Kaynak: Türkiye Diyanet Vakfı İslam Ansiklopedisi


Haydar Baş

Haydar Baş[2][3] (28 Ocak ; Akçaabat, Trabzon - 14 Nisan ; Trabzon[4]), Türksiyasetçi, profesör, öğretmen, ekonomist, araştırmacı, yazar ve iş insanı.

Bağımsız Türkiye Partisinin kurucularındandı ve ölümüne kadar bu partinin genel başkanlık görevini yaptı. Aynı zamanda Meltem TV, Mesaj TV ve Öğüt, Mesaj, İcmal dergisi ile Yeni Mesaj gazetesi gibi medya kuruluşlarının da sahibiydi.[5]

Trabzon'da COVID hastalığı nedeniyle tedavi gördüğü hastanede 14 Nisan 'de öldü.[6]

Haydar Baş "Hoşgeldin Atatürk" adıyla bir kitap yazdı.[7] Atatürk'ün hem anne, hem baba soyundan Muhammed'e dayandığını ve Kutbul-Aktap olduğunu ileri sürdü.[8] Hafız olduğunu da iddia etti.[9]

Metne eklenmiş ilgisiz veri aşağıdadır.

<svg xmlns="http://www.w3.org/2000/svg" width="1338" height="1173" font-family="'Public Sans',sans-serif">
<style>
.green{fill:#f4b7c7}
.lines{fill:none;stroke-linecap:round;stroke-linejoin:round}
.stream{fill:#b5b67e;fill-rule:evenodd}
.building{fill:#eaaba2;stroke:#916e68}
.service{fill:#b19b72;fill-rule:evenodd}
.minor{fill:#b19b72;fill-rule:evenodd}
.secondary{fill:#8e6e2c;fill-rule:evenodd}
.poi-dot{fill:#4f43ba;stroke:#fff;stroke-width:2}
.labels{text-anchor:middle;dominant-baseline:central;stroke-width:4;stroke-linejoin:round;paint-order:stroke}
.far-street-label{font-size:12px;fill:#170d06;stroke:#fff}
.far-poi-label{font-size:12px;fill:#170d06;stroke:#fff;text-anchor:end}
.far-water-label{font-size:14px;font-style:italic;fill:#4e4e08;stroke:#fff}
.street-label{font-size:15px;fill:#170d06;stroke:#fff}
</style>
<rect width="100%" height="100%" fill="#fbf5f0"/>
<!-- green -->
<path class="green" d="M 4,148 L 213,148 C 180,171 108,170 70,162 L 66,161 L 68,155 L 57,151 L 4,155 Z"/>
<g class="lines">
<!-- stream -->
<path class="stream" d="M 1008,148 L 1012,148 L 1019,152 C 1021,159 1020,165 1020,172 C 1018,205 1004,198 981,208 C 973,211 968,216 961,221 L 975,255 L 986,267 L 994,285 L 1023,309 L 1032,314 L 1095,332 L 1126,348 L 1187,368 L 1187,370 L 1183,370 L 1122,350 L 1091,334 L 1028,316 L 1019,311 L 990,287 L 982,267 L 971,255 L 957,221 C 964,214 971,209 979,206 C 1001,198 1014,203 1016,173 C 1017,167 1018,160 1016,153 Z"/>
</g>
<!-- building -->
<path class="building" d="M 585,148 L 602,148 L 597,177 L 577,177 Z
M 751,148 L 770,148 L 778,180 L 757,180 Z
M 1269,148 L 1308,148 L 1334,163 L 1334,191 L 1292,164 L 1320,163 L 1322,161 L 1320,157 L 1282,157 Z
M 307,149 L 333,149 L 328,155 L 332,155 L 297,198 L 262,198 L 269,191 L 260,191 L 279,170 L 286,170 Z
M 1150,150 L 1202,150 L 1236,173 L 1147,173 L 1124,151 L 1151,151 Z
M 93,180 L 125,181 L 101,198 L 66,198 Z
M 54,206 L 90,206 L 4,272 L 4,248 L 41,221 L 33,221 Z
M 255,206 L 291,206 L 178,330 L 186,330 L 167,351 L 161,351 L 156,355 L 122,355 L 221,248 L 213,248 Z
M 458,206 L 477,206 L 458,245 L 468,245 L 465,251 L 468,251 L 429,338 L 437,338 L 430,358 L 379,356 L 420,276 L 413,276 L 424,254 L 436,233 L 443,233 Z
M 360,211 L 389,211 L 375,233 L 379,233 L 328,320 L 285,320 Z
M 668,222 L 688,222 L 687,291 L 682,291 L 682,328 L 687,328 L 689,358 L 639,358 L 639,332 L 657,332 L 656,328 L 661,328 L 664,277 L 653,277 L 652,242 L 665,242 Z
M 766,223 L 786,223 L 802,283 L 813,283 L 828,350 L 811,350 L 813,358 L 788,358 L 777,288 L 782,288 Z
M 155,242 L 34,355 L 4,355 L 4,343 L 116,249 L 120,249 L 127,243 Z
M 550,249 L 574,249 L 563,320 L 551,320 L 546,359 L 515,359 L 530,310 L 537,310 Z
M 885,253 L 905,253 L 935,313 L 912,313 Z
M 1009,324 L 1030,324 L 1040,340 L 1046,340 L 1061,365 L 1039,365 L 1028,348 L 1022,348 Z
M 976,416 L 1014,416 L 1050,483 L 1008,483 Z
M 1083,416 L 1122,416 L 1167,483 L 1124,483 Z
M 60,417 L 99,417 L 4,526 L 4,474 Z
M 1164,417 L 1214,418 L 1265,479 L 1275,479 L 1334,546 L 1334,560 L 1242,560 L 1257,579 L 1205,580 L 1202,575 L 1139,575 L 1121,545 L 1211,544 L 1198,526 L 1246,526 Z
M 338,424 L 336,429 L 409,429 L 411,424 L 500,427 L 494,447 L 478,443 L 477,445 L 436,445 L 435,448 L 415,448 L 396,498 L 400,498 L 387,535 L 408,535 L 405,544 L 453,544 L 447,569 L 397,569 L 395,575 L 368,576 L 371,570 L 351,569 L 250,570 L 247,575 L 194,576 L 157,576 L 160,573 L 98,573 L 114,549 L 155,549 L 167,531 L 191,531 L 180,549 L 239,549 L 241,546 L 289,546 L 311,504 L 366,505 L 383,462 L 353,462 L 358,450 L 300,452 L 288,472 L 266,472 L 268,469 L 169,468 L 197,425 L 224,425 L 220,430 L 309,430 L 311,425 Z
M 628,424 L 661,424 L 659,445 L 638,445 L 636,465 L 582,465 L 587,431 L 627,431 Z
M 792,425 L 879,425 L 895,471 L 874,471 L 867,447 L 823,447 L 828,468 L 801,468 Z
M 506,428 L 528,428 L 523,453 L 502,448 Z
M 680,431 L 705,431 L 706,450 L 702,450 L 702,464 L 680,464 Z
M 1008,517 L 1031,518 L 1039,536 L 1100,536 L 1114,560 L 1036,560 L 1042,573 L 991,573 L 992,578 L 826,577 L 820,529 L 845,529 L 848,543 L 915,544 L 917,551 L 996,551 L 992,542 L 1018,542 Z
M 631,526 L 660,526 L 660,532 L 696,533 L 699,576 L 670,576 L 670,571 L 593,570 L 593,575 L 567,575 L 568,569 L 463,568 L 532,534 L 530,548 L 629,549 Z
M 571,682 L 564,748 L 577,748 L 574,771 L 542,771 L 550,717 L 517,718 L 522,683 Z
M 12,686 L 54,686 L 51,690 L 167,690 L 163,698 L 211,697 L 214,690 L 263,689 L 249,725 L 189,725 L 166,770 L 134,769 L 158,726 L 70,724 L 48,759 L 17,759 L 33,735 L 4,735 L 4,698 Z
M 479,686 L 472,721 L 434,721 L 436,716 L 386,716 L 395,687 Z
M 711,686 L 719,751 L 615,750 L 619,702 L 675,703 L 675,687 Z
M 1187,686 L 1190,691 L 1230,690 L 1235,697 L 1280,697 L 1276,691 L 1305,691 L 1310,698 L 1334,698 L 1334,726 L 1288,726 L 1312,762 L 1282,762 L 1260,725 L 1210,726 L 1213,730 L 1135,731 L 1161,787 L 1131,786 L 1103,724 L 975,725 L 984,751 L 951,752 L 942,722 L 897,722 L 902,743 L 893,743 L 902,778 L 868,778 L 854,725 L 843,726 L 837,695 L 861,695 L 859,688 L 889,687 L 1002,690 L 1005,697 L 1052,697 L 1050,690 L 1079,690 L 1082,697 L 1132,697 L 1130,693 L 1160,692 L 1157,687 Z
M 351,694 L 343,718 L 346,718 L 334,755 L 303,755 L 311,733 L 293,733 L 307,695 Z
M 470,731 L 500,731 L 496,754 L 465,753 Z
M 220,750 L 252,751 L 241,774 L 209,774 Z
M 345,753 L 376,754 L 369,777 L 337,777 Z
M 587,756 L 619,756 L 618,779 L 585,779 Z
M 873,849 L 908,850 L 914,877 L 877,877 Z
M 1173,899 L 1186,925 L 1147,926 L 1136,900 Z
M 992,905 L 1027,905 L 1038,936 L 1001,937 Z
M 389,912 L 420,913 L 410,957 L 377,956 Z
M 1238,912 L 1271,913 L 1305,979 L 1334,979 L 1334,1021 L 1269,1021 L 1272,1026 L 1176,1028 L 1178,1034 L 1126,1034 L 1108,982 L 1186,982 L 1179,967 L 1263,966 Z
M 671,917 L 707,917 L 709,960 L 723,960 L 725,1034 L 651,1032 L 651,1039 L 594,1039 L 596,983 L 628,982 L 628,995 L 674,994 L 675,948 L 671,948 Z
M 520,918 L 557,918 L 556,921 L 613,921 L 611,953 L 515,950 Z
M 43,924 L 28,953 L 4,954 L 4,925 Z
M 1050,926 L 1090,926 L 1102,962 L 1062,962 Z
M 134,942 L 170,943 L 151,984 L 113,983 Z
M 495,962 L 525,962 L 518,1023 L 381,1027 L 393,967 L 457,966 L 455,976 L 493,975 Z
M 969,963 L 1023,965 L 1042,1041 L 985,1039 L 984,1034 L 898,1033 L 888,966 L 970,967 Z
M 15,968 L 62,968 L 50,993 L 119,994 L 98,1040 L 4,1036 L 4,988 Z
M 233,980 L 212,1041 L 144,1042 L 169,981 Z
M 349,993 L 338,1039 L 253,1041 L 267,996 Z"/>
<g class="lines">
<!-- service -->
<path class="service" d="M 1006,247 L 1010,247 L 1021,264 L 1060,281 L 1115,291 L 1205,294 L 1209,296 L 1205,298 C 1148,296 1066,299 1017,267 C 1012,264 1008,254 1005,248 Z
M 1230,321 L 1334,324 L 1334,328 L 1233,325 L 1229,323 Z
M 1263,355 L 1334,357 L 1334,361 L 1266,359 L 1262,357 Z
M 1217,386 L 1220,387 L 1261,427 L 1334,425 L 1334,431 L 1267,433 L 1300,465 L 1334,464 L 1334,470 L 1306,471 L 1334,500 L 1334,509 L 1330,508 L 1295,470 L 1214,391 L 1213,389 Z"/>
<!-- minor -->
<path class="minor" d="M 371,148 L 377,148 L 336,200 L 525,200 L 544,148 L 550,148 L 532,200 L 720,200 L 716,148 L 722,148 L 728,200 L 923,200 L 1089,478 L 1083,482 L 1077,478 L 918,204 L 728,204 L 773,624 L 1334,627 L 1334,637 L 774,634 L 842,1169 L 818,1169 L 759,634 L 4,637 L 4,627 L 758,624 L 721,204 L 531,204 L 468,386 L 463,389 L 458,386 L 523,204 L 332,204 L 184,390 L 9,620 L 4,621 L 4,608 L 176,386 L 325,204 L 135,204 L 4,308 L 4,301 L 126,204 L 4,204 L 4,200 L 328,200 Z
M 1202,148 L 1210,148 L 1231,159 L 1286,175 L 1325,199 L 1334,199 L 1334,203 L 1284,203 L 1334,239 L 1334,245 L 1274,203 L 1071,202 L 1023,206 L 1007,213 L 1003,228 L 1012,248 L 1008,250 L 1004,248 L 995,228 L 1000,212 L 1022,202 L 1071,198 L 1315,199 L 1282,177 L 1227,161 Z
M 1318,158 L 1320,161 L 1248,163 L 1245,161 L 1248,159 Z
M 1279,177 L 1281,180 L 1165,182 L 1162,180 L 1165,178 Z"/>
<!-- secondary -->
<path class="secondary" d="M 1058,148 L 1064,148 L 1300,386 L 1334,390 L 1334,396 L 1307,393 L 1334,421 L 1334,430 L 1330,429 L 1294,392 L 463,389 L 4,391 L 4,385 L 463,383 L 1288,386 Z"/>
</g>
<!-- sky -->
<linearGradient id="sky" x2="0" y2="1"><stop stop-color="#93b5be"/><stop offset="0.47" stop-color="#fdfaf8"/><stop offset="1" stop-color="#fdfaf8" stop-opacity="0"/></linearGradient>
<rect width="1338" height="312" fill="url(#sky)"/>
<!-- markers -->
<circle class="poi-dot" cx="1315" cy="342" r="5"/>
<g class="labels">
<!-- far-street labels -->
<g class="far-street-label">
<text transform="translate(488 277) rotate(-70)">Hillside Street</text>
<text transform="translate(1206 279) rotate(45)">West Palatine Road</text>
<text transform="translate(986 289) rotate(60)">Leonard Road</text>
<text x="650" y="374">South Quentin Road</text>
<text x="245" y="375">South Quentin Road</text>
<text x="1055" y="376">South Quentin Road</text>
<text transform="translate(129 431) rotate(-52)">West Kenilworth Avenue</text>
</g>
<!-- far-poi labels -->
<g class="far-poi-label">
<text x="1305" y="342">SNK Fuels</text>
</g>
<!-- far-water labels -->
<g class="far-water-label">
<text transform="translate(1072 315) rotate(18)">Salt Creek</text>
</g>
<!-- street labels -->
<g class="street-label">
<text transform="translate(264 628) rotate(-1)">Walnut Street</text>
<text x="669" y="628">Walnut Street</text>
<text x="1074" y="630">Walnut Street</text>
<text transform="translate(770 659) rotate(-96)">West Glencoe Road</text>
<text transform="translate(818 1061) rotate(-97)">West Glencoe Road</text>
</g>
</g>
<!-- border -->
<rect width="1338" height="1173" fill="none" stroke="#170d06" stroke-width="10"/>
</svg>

Eğitim hayatı ve öğretmenliği[değiştir

nest...

çamaşır makinesi ses çıkarması topuz modelleri kapalı huawei hoparlör cızırtı hususi otomobil fiat doblo kurbağalıdere parkı ecele sitem melih gokcek jelibon 9 sınıf 2 dönem 2 yazılı almanca 150 rakı fiyatı 2020 parkour 2d en iyi uçlu kalem markası hangisi doğduğun gün ayın görüntüsü hey ram vasundhara das istanbul anadolu 20 icra dairesi iletişim silifke anamur otobüs grinin 50 tonu türkçe altyazılı bir peri masalı 6. bölüm izle sarayönü imsakiye hamile birinin ruyada bebek emzirdigini gormek eşkiya dünyaya hükümdar olmaz 29 bölüm atv emirgan sahili bordo bereli vs sat akbulut inşaat pendik satılık daire atlas park avm mağazalar bursa erenler hava durumu galleria avm kuaför bandırma edirne arası kaç km prof dr ali akyüz kimdir venom zehirli öfke türkçe dublaj izle 2018 indir a101 cafex kahve beyazlatıcı rize 3 asliye hukuk mahkemesi münazara hakkında bilgi 120 milyon doz diyanet mahrem açıklaması honda cr v modifiye aksesuarları ören örtur evleri iyi akşamlar elle abiye ayakkabı ekmek paparası nasıl yapılır tekirdağ çerkezköy 3 zırhlı tugay dört elle sarılmak anlamı sarayhan çiftehan otel bolu ocakbaşı iletişim kumaş ne ile yapışır başak kar maydonoz destesiyem mp3 indir eklips 3 in 1 fırça seti prof cüneyt özek istanbul kütahya yol güzergahı aski memnu soundtrack selçuk psikoloji taban puanları senfonilerle ilahiler adana mut otobüs gülben ergen hürrem rüyada sakız görmek diyanet pupui petek dinçöz mat ruj tenvin harfleri istanbul kocaeli haritası kolay starbucks kurabiyesi 10 sınıf polinom test pdf arçelik tezgah üstü su arıtma cihazı fiyatları şafi mezhebi cuma namazı nasıl kılınır ruhsal bozukluk için dua pvc iç kapı fiyatları işcep kartsız para çekme vga scart çevirici duyarsızlık sözleri samsung whatsapp konuşarak yazma palio şanzıman arızası

© 2024 Toko Cleax. Seluruh hak cipta.